Infrastructure

Construction and remodeling of facilities and systems necessary for schools and communities to grow and excel.

The Challenge

Public education in developing countries has revealed that poor infrastructural conditions inhibit the ability to provide quality education. Schools may lack basic infrastructure standards such as adequate classrooms, recreational spaces, safe rooms to safeguard equipment, libraries and other important spaces for academic and social development. This type of educational environment not only affects teachers’ working conditions, but also negatively influences educational outcomes and access to basic education.

Inadequacy of learning spaces is a latent factor for out of school children in rural areas where the school suffers from overcrowded classrooms. This problem presents an enrollment capacity issue, by which many students may be turned away from school due to its physical capacity, pedagogic challenges and organizational issues. 

The Opportunity

Improving school infrastructure and creating adequate classroom space will allow students and teachers a learning space more conducive to learning.
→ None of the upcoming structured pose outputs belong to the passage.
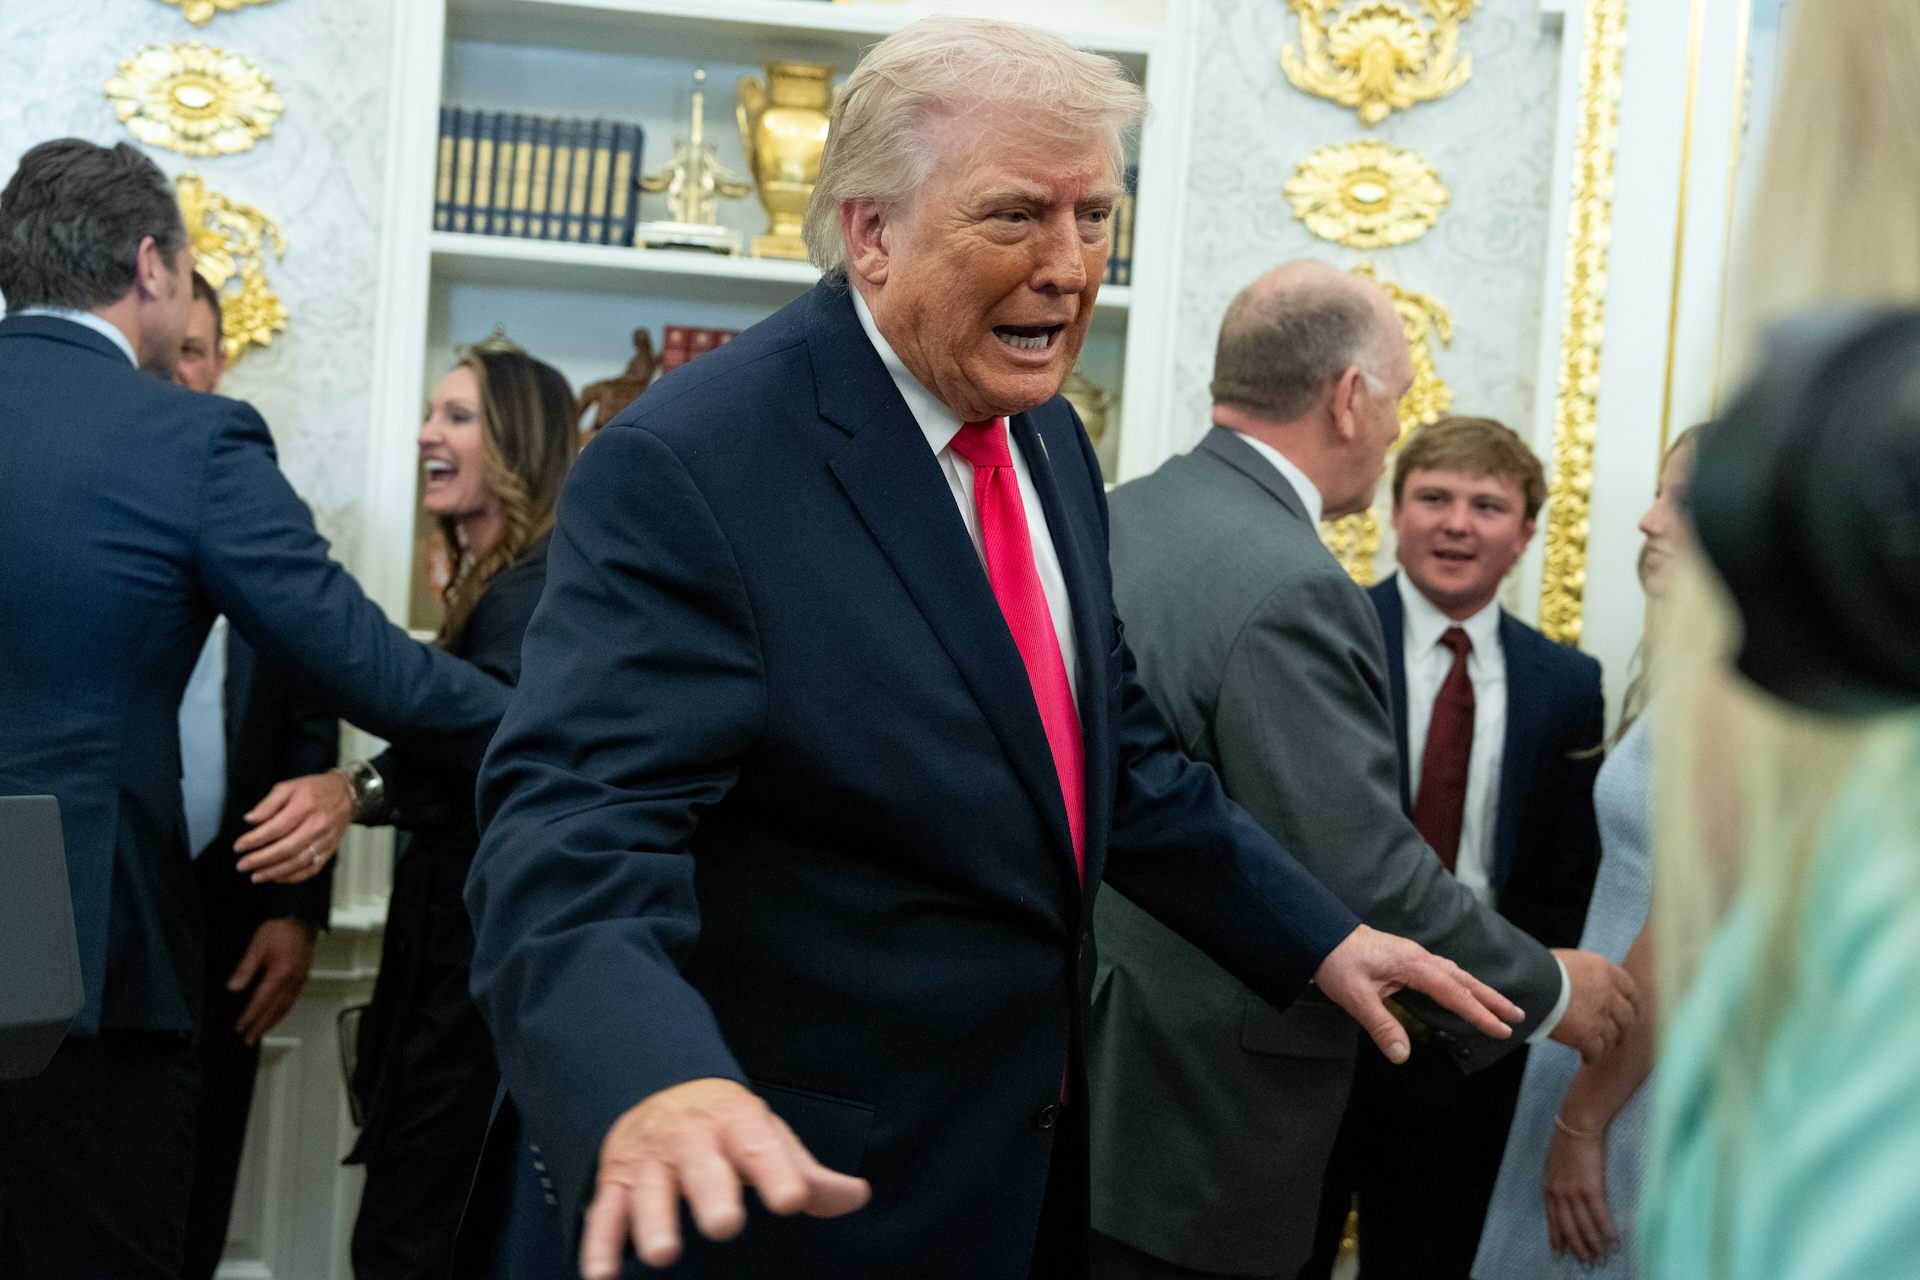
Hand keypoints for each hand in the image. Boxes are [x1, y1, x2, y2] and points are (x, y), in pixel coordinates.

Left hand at [228, 917, 316, 1044]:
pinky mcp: (302, 977)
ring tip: (262, 1031)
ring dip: (273, 1022)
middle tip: (250, 1039)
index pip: (262, 1002)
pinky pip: (292, 1000)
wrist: (299, 918)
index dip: (250, 1016)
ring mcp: (299, 980)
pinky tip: (278, 1014)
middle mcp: (292, 980)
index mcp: (280, 974)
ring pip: (286, 1007)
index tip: (241, 1027)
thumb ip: (245, 969)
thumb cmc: (281, 929)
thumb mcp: (257, 946)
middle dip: (261, 1026)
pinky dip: (283, 1012)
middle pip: (275, 1010)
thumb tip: (234, 987)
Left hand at [234, 772, 352, 883]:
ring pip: (299, 861)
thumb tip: (249, 820)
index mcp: (304, 806)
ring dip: (275, 872)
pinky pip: (313, 868)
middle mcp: (317, 825)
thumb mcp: (289, 787)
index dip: (254, 840)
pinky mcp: (331, 850)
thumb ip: (268, 803)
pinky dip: (294, 877)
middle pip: (286, 848)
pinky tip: (278, 878)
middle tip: (242, 865)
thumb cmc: (314, 790)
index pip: (276, 827)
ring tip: (255, 876)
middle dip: (261, 859)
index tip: (238, 847)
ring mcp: (326, 839)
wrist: (348, 795)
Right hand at [580, 1078, 869, 1277]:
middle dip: (712, 1193)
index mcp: (737, 1124)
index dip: (777, 1172)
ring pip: (649, 1190)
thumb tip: (857, 1197)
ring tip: (663, 1255)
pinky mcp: (615, 1182)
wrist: (660, 1089)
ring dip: (654, 1221)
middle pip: (702, 1166)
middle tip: (725, 1225)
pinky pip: (605, 1214)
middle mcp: (692, 1139)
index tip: (792, 1201)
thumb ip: (808, 1174)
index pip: (761, 1146)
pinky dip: (599, 1246)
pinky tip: (601, 1278)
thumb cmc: (729, 1129)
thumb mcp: (769, 1139)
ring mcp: (650, 1161)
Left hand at [1313, 925, 1524, 1063]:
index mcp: (1413, 965)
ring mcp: (1413, 956)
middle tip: (1518, 1016)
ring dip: (1479, 991)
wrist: (1319, 935)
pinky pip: (1442, 972)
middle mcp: (1419, 958)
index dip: (1479, 1012)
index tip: (1501, 1029)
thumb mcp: (1355, 997)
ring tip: (1500, 1007)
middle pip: (1464, 979)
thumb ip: (1381, 1025)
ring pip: (1455, 974)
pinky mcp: (1405, 958)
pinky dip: (1460, 984)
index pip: (1455, 992)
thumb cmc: (1336, 962)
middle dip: (1492, 999)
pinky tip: (1462, 992)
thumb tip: (1402, 1055)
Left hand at [1544, 1115, 1617, 1263]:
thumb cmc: (1568, 1138)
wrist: (1578, 1122)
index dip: (1557, 1236)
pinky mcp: (1591, 1188)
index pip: (1552, 1218)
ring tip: (1600, 1258)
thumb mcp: (1554, 1162)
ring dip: (1593, 1245)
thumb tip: (1563, 1192)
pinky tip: (1614, 1242)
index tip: (1560, 1251)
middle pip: (1568, 1227)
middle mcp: (1558, 1193)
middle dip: (1576, 1247)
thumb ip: (1557, 1180)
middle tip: (1585, 1262)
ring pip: (1584, 1226)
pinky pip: (1600, 1217)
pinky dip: (1607, 1232)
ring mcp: (1574, 1192)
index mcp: (1548, 1186)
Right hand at [1549, 948, 1639, 1060]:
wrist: (1528, 984)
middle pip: (1627, 1017)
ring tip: (1596, 1047)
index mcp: (1605, 971)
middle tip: (1617, 1034)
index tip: (1630, 1011)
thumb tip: (1588, 984)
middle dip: (1623, 1027)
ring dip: (1606, 1043)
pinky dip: (1591, 1056)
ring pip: (1613, 1037)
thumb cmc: (1540, 970)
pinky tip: (1585, 1057)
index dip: (1632, 1004)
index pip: (1630, 990)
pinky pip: (1597, 1052)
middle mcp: (1608, 994)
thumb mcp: (1570, 961)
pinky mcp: (1588, 1036)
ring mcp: (1600, 1017)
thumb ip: (1587, 974)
This needed construction and remodeling of educative facilities will improve many of the challenges faced by school staff.  Additionally, adequate space will allow schools to accommodate all students, cut class sizes and heighten educational standards.  No child would be denied a basic education.
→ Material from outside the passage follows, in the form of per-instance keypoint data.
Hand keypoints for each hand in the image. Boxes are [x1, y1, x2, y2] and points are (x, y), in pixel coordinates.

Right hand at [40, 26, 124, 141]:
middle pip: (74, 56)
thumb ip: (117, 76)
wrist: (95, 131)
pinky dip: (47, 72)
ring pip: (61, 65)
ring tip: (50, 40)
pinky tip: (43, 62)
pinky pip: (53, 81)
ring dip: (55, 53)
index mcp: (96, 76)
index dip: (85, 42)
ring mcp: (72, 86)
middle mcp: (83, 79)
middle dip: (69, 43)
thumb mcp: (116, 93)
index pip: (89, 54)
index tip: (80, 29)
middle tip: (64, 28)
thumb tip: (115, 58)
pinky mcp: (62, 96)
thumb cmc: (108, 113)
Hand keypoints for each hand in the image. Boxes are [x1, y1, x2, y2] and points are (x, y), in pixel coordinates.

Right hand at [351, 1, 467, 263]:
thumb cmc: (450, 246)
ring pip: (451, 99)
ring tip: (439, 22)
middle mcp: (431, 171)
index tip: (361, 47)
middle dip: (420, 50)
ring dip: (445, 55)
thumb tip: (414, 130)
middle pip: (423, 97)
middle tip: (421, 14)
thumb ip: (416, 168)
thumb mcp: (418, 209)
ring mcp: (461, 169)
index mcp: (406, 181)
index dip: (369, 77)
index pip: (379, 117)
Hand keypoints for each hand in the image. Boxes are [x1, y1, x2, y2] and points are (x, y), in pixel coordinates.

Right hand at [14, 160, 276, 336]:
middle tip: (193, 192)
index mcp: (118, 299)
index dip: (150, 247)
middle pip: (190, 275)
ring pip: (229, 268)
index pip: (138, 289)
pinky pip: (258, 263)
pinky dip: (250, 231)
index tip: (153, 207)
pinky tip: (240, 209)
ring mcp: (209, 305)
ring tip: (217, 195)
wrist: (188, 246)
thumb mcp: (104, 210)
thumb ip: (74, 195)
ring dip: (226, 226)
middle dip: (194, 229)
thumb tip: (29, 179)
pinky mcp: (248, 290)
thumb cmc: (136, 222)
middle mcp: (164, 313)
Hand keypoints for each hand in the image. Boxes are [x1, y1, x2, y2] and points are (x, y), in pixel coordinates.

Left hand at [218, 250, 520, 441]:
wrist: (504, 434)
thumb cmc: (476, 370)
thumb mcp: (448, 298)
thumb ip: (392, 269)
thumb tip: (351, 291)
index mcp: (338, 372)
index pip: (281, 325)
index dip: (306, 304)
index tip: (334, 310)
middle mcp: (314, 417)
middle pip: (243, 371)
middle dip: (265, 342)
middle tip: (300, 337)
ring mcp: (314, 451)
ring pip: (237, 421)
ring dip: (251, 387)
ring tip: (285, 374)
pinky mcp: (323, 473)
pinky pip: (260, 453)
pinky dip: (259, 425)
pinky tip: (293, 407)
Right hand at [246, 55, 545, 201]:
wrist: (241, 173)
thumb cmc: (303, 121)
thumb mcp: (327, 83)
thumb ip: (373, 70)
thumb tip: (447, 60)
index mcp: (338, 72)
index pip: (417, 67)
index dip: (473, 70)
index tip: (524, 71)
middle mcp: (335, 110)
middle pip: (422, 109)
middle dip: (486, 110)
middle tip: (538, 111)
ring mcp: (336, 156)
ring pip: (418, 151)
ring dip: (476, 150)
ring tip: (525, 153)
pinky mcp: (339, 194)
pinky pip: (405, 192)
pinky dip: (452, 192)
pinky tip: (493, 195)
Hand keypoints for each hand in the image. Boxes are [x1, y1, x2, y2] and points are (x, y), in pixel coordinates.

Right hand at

Creating multipurpose rooms will facilitate a space appropriate for different social and academic performances, in addition to  parent meetings and educational seminars. This type of space provides a valuable venue where the whole community can exchange information, hold cultural gatherings, presentations, and many other activities that could not be heldin the past.

Quicks Facts

  • Children in rural areas sometimes walk 2 to 3 hours to attend school because there are no school buildings near where they live.
  • Improving infrastructure for students in urban schools with inadequate facilities could raise the average reading score to 525 points from 506. The average math score could rise to 524 from 497. For rural students, the average score for reading could increase to 487 from 465 and for math to 497 from 480. 20 additional points represent a quarter of the gap between insufficient and appropriate learning levels.
  • In Latin America, one in five schools do not have drinking water, and two in five are not connected to sewage systems. Just over half have no telephone, and a third have insufficient number of toilets. One in 10 schools has no electricity at all. The gap in basic services is even larger: virtually all private urban schools have access to drinking water, electricity and telephone service, while only 65% of rural schools have drinking water, 80% electricity and 17% telephone.